Upregulation of COL6A1 is predictive of poor prognosis in clear cell renal cell carcinoma patients

Abstract

Background: The extracellular matrix (ECM) is reported to play an important role in tumorigenesis and progression. Collagen VI is an important ECM protein. In this study, we investigated the potential role of the COL6A1 gene, which encodes the α1 polypeptide of collagen VI, in the biological functions involved in the progression and outcome of clear cell renal cell carcinoma (ccRCC).

Materials and methods: A total of 288 ccRCC patients who underwent radical nephrectomy (RN) or nephron sparing nephrectomy (NSS) at Fudan University Shanghai Cancer Center (FUSCC) were enrolled. Total RNA was extracted from frozen samples obtained from the tissue bank of FUSCC and expression of COL6A1 was determined by qRT-PCR. The clinical relationship between COL6A1 expression and ccRCC prognosis was analyzed. These data were then validated in the Cancer Genome Atlas (TCGA) cohort. We also investigated the effect of COL6A1 overexpression in a xenografted tumor model in nude mice in vivo.

Results: In multivariate analysis of TCGA cohorts, COL6A1 high expression was predictive of poor prognosis in ccRCC patients' overall survival (OS) (HR: 2.588 95%CI 1.616-4.146) and disease free survival(DFS) (HR: 3.106 95%CI 1.534-6.288). In FUSCC cohorts, after adjusted for relevant factors, the COL6A1 expression indicates poor prognosis in ccRCC patients's OS (HR 2.211; 95% CI, 1.360-8.060) and DFS (HR 3.052; 95%CI, 1.500-6.210). COL6A1 overexpression promoted tumor growth in xenografted nude mice.

Conclusion: Increased COL6A1 expression correlates with poor prognosis in ccRCC patients.
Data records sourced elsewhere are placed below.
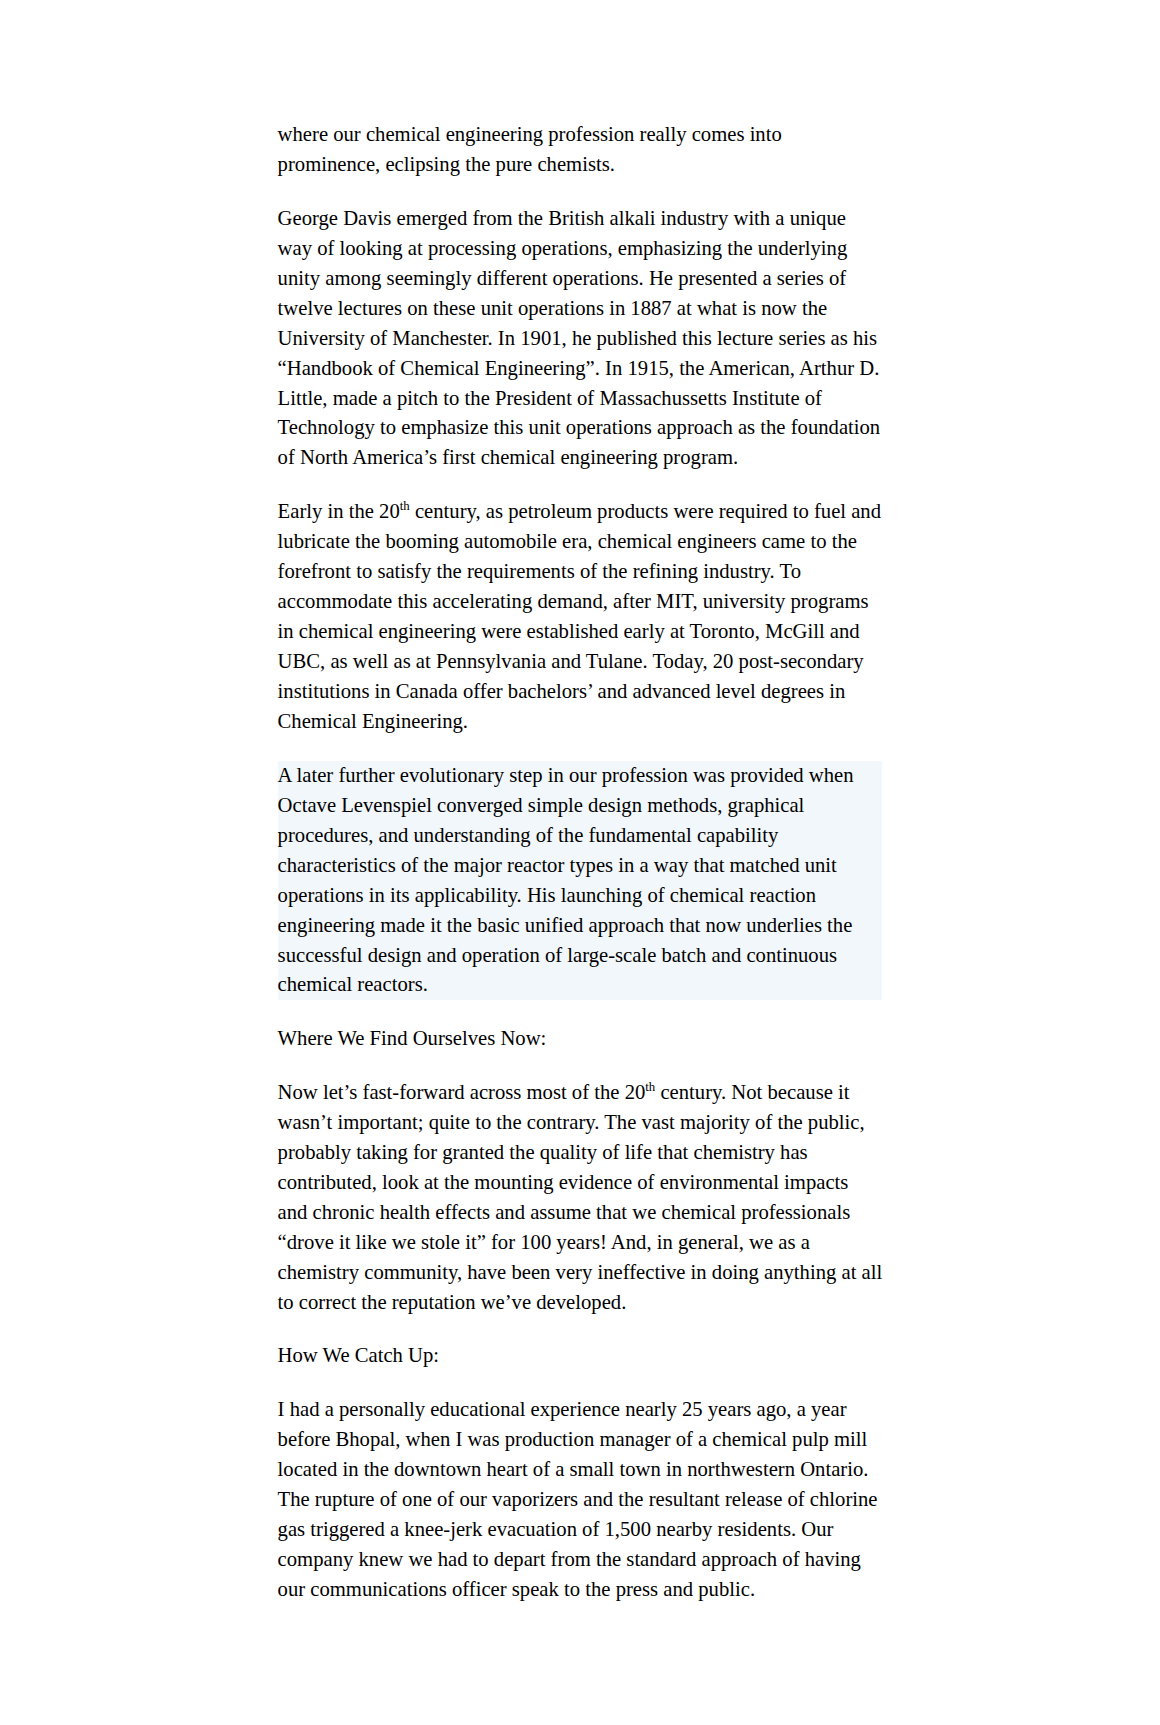where our chemical engineering profession really comes into prominence, eclipsing the pure chemists.
George Davis emerged from the British alkali industry with a unique way of looking at processing operations, emphasizing the underlying unity among seemingly different operations. He presented a series of twelve lectures on these unit operations in 1887 at what is now the University of Manchester. In 1901, he published this lecture series as his “Handbook of Chemical Engineering”. In 1915, the American, Arthur D. Little, made a pitch to the President of Massachussetts Institute of Technology to emphasize this unit operations approach as the foundation of North America’s first chemical engineering program.
Early in the 20th century, as petroleum products were required to fuel and lubricate the booming automobile era, chemical engineers came to the forefront to satisfy the requirements of the refining industry. To accommodate this accelerating demand, after MIT, university programs in chemical engineering were established early at Toronto, McGill and UBC, as well as at Pennsylvania and Tulane. Today, 20 post-secondary institutions in Canada offer bachelors’ and advanced level degrees in Chemical Engineering.
A later further evolutionary step in our profession was provided when Octave Levenspiel converged simple design methods, graphical procedures, and understanding of the fundamental capability characteristics of the major reactor types in a way that matched unit operations in its applicability. His launching of chemical reaction engineering made it the basic unified approach that now underlies the successful design and operation of large-scale batch and continuous chemical reactors.
Where We Find Ourselves Now:
Now let’s fast-forward across most of the 20th century. Not because it wasn’t important; quite to the contrary. The vast majority of the public, probably taking for granted the quality of life that chemistry has contributed, look at the mounting evidence of environmental impacts and chronic health effects and assume that we chemical professionals “drove it like we stole it” for 100 years! And, in general, we as a chemistry community, have been very ineffective in doing anything at all to correct the reputation we’ve developed.
How We Catch Up:
I had a personally educational experience nearly 25 years ago, a year before Bhopal, when I was production manager of a chemical pulp mill located in the downtown heart of a small town in northwestern Ontario. The rupture of one of our vaporizers and the resultant release of chlorine gas triggered a knee-jerk evacuation of 1,500 nearby residents. Our company knew we had to depart from the standard approach of having our communications officer speak to the press and public.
Moreover, COL6A1 stimulates tumor growth in vivo.

Keywords: COL6A1; clear cell renal cell carcinoma; prognosis; tumorigenesis.

Figure 1. Kaplan–Meier plots of survival are shown according to COL6A1 expression

A. Kaplan-Meier estimates of disease-free survival (DFS) in the Cancer Genome Atlas (TCGA) cohort. The median survival time of high and low expressers was 79.1 versus 95.3 months. B. Kaplan–Meier plots of overall survival (OS) in TCGA cohort. The median survival time of high and low expressers was 85.7 versus 108.6 months. C, D. Kaplan–Meier estimates of DFS and OS in FUSCC cohort. The median survival time of high and low expressers was 69.7 versus 75.6 months for DFS and 71.4 versus 78.1 for OS.

Figure 2. Kaplan–Meier plot of progression free survival (PFS) is shown according to COL6A1 expression

A total of 41 patients received sunitinib treatment. The median survival time of high and low expressers was 5.8 versus 21.67 months.

Figure 3. COL6A1 IHC score was correlated with mRNA level

A. The two photographs (400X) showed negative (a) and positive (b) staining of COL6A1 in ccRCC. B. The comparison of relative COL6A1 mRNA level (normalized to β-actin) between low and high IHC score groups. Relative COL6A1 mRNA level in high IHC score group were significant higher than low IHC score group.

Figure 4. COL6A1 promotes 7860 tumor growth in nude mice

A. 7860 cells were stably infected with the oe-COL6A1 and oe-Mock control particles. COL6A1 expression was determined by qRT-PCR and normalized to β-actin expression. B. COL6A1 promoted tumor growth in nude mice. Tumor volume was measured with Vernier calipers every 3 days and compared. C, D. The mice were humanely sacrificed on Day 56, and the tumors were weighed and photographed (P = 0.062). Data represent the mean ± standard deviation (SD).